Why China's Next Aircraft Carrier will be Based on Soviet Blueprints
The author of the article is positing that the prime limiter to China's first indigenous carrier now under construction is depth of design and drafting expertise. Comments, anyone.
Based on what I'm reading from the author, it seems like he's saying there is a lack of drafting and design experience and that is why the Navy has to resort with the 001A (a deviation from a Soviet design) instead of a brand new indigenous design.
However, we do not know what the actual state of Chinese shipbuilding drafting and design is, and there are also a multitude of other very plausible reasons that may also have featured into why the Chinese Navy wanted to build 001A first, instead of a fully indigenous design. This has already been discussed to great length in past pages, and includes decisions such as wanting a second carrier faster, immaturity of certain key technologies that would be required on a CATOBAR carrier, the low risk nature of the Chinese Navy in general, etc.

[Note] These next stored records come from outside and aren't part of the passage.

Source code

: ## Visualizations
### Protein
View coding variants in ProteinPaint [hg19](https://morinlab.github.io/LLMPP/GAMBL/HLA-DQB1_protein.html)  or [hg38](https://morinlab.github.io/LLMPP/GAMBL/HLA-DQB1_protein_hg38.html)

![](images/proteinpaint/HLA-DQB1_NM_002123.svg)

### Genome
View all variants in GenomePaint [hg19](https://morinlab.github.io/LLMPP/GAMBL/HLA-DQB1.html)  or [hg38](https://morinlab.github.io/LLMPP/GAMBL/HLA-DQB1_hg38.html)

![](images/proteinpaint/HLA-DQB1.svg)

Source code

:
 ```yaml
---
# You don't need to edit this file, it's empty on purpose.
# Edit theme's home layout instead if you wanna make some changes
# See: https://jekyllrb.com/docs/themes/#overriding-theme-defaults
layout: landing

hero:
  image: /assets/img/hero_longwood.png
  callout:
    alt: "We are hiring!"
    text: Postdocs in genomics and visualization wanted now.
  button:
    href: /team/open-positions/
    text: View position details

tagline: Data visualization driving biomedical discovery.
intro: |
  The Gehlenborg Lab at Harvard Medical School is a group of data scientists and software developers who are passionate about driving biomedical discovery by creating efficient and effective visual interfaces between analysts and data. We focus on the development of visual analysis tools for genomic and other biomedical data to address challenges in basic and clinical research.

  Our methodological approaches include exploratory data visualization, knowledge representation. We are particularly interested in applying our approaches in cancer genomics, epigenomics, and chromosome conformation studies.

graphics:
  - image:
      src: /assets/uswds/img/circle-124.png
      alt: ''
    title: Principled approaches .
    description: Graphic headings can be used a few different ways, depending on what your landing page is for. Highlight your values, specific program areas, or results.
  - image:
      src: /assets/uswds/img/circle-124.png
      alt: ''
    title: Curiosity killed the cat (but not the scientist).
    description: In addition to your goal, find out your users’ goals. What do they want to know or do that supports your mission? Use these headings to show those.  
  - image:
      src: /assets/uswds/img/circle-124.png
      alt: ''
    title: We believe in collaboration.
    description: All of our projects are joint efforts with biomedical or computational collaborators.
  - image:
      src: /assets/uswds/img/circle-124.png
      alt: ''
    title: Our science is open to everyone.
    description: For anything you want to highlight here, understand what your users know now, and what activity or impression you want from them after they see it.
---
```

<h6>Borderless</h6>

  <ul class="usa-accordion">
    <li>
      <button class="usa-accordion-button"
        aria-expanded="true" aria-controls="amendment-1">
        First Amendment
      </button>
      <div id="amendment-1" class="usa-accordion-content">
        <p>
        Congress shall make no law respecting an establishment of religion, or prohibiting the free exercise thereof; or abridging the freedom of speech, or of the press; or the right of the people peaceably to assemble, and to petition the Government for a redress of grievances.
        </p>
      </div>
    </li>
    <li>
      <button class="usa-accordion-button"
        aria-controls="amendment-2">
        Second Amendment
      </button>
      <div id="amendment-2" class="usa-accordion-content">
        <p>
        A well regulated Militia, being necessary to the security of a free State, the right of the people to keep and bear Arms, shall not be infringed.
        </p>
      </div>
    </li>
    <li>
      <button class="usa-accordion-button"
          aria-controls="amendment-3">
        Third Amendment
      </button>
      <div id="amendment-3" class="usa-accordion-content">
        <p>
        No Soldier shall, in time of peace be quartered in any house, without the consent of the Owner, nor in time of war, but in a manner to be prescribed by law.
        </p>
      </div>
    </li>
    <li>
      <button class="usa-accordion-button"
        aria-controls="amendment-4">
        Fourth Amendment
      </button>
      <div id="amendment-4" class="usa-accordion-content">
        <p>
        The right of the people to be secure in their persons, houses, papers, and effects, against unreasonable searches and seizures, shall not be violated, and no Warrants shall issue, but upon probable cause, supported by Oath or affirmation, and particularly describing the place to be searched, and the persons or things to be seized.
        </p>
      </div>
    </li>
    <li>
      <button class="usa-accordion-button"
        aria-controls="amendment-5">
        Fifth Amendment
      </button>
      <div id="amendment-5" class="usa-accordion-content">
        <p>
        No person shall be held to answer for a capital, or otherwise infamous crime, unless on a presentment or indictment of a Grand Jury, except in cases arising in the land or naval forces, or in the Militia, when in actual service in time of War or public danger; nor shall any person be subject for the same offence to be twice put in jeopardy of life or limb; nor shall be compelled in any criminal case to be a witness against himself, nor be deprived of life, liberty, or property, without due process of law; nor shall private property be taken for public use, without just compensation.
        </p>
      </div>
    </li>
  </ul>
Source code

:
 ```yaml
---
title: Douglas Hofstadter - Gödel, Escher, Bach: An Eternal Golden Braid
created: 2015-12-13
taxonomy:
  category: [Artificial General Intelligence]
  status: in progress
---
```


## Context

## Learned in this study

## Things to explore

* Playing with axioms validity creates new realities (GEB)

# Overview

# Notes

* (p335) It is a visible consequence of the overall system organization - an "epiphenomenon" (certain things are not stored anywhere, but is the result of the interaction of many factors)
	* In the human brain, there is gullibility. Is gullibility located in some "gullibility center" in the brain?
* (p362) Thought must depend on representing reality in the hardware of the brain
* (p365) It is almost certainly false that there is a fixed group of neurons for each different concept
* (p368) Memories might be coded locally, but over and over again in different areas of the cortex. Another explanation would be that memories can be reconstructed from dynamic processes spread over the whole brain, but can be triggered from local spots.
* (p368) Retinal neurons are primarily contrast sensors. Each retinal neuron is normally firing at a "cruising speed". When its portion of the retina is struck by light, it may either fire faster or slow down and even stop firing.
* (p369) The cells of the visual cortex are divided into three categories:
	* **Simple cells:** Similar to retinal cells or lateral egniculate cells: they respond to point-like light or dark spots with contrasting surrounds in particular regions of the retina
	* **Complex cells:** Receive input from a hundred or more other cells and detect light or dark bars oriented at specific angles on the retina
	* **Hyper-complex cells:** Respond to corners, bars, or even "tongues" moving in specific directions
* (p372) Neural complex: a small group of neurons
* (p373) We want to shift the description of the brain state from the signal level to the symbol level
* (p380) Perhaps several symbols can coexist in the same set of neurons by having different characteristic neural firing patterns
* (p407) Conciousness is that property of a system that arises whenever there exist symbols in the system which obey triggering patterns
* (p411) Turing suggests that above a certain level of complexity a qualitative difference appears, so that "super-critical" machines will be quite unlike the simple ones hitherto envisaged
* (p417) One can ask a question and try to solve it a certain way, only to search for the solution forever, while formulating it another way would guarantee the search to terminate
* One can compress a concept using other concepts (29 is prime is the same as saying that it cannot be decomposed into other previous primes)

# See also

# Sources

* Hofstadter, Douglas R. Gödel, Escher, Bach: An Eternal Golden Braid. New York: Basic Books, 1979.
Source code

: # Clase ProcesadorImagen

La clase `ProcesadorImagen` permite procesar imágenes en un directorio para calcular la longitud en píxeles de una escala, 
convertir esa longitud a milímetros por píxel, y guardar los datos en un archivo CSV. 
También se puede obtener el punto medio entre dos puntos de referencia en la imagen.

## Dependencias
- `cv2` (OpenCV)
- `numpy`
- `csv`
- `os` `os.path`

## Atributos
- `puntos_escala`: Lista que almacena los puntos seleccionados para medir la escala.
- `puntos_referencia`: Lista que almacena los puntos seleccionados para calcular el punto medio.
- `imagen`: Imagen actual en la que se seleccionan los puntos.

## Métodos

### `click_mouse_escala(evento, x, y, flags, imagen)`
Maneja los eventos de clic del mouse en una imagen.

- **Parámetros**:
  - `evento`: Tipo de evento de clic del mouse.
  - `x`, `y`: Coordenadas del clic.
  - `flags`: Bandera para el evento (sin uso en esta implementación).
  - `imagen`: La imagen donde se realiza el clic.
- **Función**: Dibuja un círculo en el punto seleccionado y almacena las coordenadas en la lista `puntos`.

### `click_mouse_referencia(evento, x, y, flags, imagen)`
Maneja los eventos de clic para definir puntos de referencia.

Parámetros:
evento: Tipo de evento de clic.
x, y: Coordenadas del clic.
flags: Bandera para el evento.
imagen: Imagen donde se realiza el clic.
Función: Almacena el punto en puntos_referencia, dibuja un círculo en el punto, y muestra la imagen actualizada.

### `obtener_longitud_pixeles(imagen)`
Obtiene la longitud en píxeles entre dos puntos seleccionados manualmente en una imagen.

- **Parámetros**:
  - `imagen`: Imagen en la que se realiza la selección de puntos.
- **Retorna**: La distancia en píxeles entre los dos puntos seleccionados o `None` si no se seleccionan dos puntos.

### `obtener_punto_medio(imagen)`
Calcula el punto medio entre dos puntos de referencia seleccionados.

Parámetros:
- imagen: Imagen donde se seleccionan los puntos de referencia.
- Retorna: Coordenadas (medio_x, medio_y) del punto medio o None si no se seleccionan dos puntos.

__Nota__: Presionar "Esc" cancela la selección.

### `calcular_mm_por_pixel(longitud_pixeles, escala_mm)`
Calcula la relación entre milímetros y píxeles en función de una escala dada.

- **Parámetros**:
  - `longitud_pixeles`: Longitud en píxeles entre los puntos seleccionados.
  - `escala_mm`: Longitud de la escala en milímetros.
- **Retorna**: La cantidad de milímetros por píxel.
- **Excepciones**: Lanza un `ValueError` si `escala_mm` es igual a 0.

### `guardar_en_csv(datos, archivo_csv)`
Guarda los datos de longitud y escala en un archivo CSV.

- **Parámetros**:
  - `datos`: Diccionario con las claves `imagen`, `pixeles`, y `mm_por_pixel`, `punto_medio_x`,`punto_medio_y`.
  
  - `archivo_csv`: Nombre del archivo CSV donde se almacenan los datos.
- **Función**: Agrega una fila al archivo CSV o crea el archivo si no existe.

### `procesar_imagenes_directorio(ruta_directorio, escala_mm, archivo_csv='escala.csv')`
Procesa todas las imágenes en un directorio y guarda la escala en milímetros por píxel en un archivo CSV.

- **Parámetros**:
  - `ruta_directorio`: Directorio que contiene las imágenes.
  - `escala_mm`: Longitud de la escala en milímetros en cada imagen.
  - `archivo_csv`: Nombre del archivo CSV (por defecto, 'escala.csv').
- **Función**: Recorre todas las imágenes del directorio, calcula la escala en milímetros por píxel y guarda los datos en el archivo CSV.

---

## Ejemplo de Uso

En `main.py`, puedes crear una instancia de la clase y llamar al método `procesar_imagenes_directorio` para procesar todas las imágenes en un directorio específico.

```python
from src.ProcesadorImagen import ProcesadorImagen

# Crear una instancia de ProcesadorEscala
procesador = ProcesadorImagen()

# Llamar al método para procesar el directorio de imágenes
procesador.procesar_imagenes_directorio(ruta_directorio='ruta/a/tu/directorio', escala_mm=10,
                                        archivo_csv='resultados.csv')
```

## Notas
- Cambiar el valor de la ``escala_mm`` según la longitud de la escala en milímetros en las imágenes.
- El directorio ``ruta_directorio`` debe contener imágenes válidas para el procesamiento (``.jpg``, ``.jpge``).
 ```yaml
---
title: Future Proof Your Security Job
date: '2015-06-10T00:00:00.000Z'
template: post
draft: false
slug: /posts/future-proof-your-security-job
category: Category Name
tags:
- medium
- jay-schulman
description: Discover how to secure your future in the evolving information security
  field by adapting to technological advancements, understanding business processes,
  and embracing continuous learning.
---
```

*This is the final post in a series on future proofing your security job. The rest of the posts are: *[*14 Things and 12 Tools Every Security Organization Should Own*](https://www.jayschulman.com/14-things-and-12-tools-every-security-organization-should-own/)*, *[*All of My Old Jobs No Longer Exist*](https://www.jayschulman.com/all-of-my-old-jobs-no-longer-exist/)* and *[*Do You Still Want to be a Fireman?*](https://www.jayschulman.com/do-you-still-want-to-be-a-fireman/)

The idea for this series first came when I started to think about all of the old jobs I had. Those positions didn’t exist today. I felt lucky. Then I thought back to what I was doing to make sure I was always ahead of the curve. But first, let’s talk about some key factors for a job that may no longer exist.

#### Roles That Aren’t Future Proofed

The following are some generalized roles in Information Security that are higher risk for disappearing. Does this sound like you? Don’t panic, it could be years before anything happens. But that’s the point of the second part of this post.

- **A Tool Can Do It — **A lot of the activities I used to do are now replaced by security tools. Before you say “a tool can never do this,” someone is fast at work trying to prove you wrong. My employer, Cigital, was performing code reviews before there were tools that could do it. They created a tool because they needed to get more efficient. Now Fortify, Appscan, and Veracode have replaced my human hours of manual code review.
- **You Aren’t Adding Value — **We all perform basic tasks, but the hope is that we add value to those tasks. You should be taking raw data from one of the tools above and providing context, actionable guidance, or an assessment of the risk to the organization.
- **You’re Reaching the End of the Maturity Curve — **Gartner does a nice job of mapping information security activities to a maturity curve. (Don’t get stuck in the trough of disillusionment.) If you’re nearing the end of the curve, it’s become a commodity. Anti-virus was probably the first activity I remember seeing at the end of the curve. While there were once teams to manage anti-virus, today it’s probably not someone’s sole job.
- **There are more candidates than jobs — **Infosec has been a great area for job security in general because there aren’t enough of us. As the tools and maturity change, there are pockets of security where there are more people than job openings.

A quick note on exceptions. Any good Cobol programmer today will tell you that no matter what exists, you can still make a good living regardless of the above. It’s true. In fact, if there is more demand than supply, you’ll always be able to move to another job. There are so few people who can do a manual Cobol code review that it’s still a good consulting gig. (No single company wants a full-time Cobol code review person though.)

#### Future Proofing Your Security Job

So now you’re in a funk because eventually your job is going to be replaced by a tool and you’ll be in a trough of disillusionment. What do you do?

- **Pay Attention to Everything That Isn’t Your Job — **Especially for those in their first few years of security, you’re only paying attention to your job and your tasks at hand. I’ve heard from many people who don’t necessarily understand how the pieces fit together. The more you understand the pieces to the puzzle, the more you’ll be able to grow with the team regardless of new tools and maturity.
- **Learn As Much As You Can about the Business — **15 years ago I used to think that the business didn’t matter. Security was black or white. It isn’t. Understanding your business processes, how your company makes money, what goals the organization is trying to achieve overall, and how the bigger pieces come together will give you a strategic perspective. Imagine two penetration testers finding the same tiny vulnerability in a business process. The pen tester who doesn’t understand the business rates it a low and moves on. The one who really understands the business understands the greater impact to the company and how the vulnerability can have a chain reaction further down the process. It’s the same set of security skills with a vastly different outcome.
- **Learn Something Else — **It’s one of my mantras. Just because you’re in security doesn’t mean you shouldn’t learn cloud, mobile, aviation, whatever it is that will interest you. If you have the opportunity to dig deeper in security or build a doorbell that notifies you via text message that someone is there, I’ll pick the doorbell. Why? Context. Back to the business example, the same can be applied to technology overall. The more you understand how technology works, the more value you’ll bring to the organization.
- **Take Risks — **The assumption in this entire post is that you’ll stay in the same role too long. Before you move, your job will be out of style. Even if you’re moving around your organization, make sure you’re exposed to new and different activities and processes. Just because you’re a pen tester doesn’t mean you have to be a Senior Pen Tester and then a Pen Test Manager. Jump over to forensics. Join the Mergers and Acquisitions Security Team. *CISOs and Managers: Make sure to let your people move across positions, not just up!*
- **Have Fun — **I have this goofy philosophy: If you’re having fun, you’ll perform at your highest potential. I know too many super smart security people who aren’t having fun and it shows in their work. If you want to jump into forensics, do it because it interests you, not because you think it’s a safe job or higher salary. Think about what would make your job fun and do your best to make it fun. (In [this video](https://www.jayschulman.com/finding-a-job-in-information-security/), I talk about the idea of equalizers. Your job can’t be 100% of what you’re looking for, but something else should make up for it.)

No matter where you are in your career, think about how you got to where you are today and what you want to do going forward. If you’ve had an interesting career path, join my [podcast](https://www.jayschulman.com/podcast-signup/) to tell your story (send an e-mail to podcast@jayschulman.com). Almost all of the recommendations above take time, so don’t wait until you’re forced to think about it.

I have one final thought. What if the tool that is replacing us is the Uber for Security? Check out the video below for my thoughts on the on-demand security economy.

001A is also currently viewed by the community as the "lower risk" carrier compared to 002, which is expected to be a much more if not fully indigenous design with CATOBAR configuration, and whose design process would have occurred in the past few years as well.
Limitations in design that may have been present for 001A would have been a factor back when it was designed (past tense), five or more years ago.
In short, what he's saying is not wrong, but I think there are also various other factors that need to be considered in regards to why the Chinese Navy would've been willing to settle for a variant of an older carrier configuration. The draft and design experience may thus have been one reason why the Chinese Navy would've been willing to settle for a variant, but we can't say in any sort of confidence that it was the prime reason.
So to rephrase your ending statement, I think it would be more accurate to say this:
"The author of the article is positing that one possible limiter to China's first indigenous carrier now under construction was depth of design and drafting expertise."